Java that benchmarks Matcher, Pattern.matches

import java.util.regex.Matcher;
import java.util.regex.Pattern;

public class Program {
    public static void main(String[] args) throws Exception {

	// ... Compile.
	Pattern pattern = Pattern.compile("num\\d\\d\\d");

	long t1 = System.currentTimeMillis();

	// ... Use Matcher with compiled pattern.
	for (int i = 0; i < 100000; i++) {
	    Matcher m = pattern.matcher("num123");
	    if (!m.matches()) {
		throw new Exception();
	    }
	}

	long t2 = System.currentTimeMillis();

	// ... Use Pattern.matches method.
	for (int i = 0; i < 100000; i++) {
	    if (!Pattern.matches("num\\d\\d\\d", "num123")) {
		throw new Exception();
	    }
	}

	long t3 = System.currentTimeMillis();

	// ... Times.
	System.out.println(t2 - t1);
	System.out.println(t3 - t2);
    }
}

Output

31 ms, Pattern.compile, Matcher
90 ms, Pattern.matches

Performance, named groups. We reference groups with names or indexes using the group method on Matcher. In this test, named accesses are slower. Using indexes, like 1 or 2, is faster.

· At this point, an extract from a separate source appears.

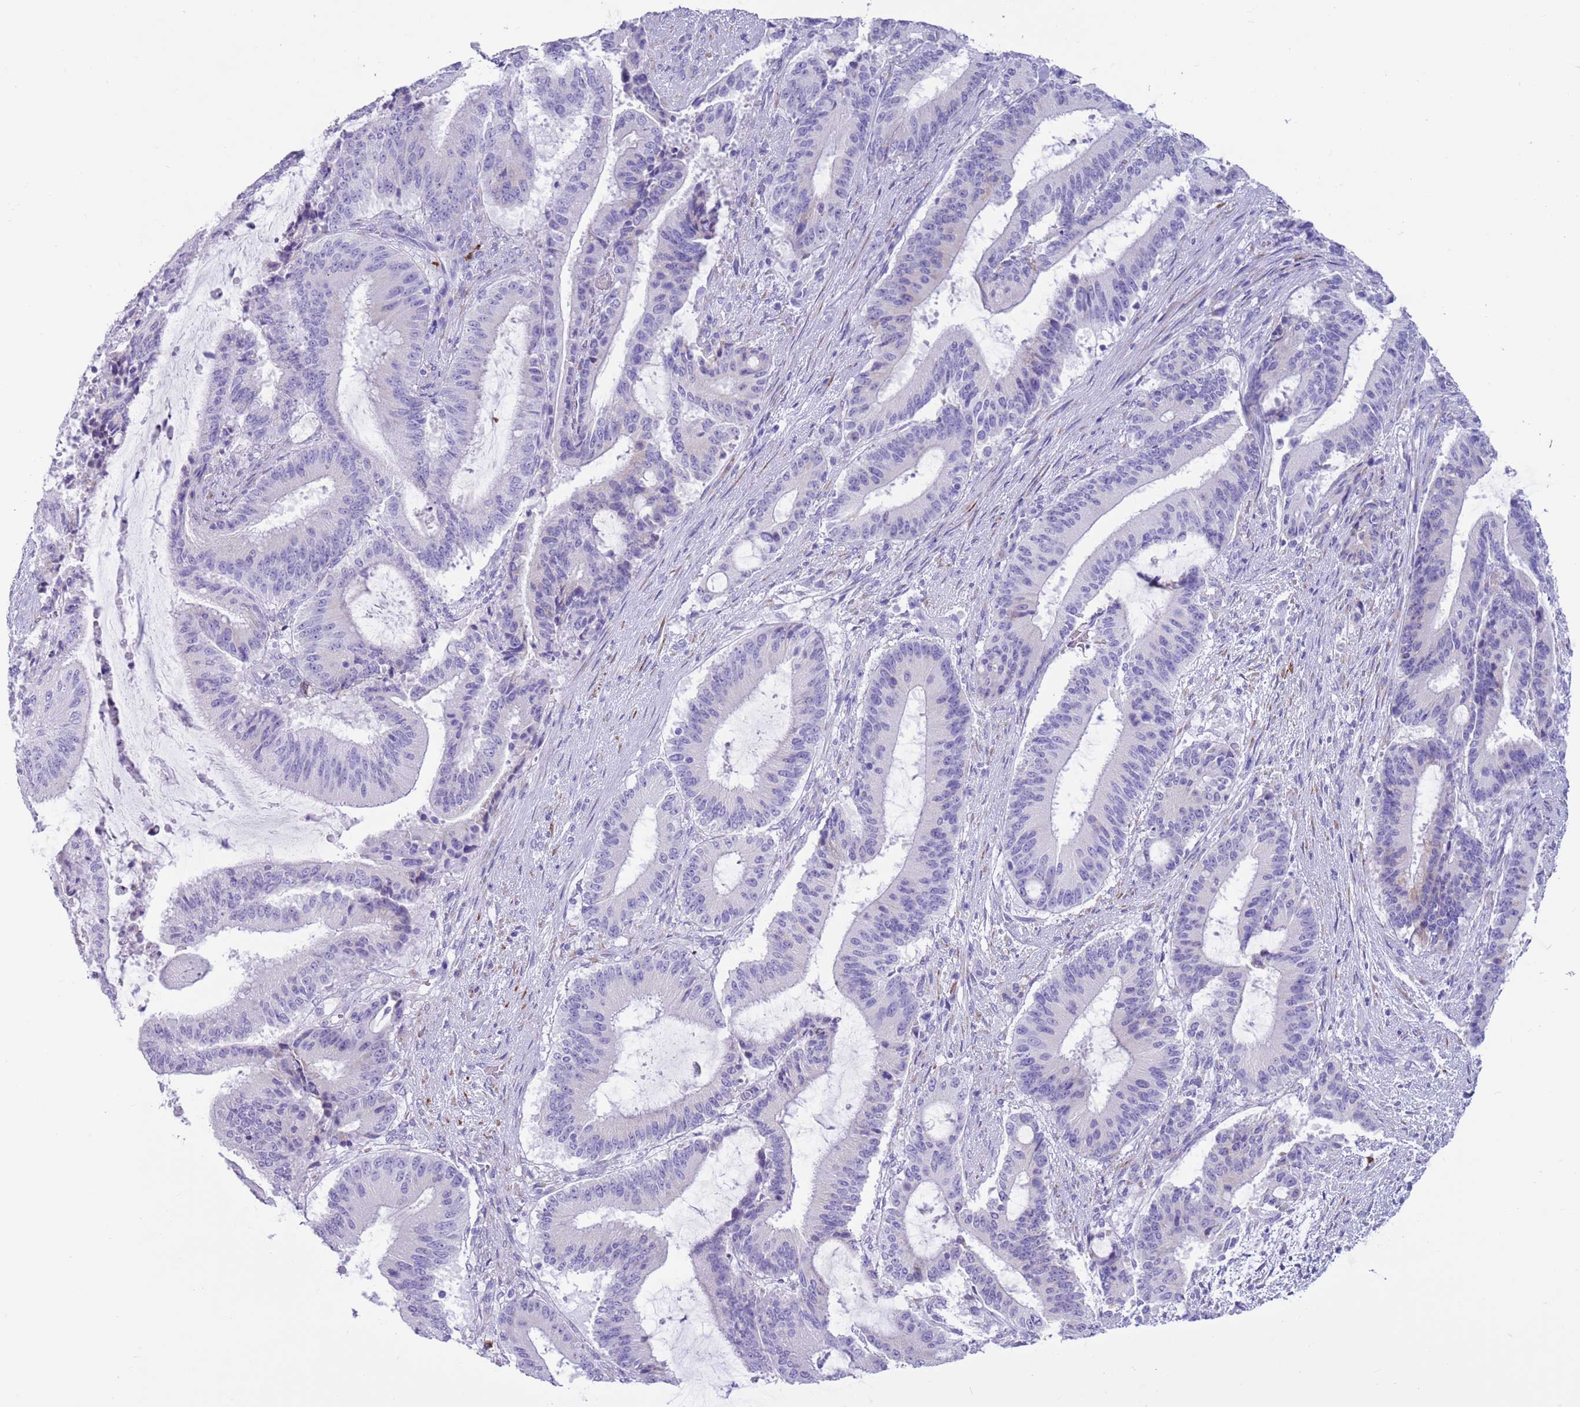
{"staining": {"intensity": "negative", "quantity": "none", "location": "none"}, "tissue": "liver cancer", "cell_type": "Tumor cells", "image_type": "cancer", "snomed": [{"axis": "morphology", "description": "Normal tissue, NOS"}, {"axis": "morphology", "description": "Cholangiocarcinoma"}, {"axis": "topography", "description": "Liver"}, {"axis": "topography", "description": "Peripheral nerve tissue"}], "caption": "Histopathology image shows no significant protein expression in tumor cells of liver cancer. Nuclei are stained in blue.", "gene": "LY6G5B", "patient": {"sex": "female", "age": 73}}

So: Unless named groups in a Regex make the program much clearer, it is a better choice to use indexes to access groups.

Java that times named groups, matcher

import java.util.regex.Matcher;
import java.util.regex.Pattern;

public class Program {
    public static void main(String[] args) {

	// ... Compile.
	Pattern pattern1 = Pattern
		.compile("(?<digitpart>\\d\\d),(?<letterpart>\\s+)");
	Pattern pattern2 = Pattern.compile("(\\d\\d),(\\s+)");

	long t1 = System.currentTimeMillis();

	// ... Use pattern with named groups.
	for (int i = 0; i < 200000; i++) {
	    Matcher m = pattern1.matcher("34,cat");
	    if (m.matches()) {
		String part1 = m.group("digitpart");
		String part2 = m.group("letterpart");
		if (part1 != "34" || part2 != "cat") {
		    System.out.println(false);
		    break;
		}
	    }
	}

	long t2 = System.currentTimeMillis();

	// ... Use pattern with indexed (ordinal) groups.
	for (int i = 0; i < 200000; i++) {
	    Matcher m = pattern2.matcher("34,cat");
	    if (m.matches()) {
		String part1 = m.group(1);
		String part2 = m.group(2);
		if (part1 != "34" || part2 != "cat") {
		    System.out.println(false);
		    break;
		}
	    }
	}

	long t3 = System.currentTimeMillis();

	// ... Times.
	System.out.println(t2 - t1);
	System.out.println(t3 - t2);
    }
}

Results

44 ms, group(name)
21 ms, group(index)

Split, Pattern. A split method is available on Pattern instances. This lets us split based on a Regex delimiter. The Pattern can be compiled once and reused many times.

Split
Java that uses split, Pattern

import java.util.regex.Pattern;

public class Program {
    public static void main(String[] args) {

	String line = "cat, dog, rabbit--100";

	// Compile a Pattern that indicates a delimiter.
	Pattern p = Pattern.compile("\\W+");

	// Split a String based on the delimiter pattern.
	String[] elements = p.split(line);
	for (String element : elements) {
	    System.out.println(element);
	}
    }
}

Output

cat
dog
rabbit
100

Pattern

\W+    One or more non-word characters.

Word count. A regular expression can be used to count words. The split() method is helpful here. But a faster option is to use a for-loop.

Word Count

Often, regular expressions reduce performance. The special text language used has some costs. With String methods and for-loops, we can directly manipulate and test Strings.


Complex tasks. When complexity builds, writing custom loops becomes a challenge. With Regex we simplify programs. We make them easier to write, to understand.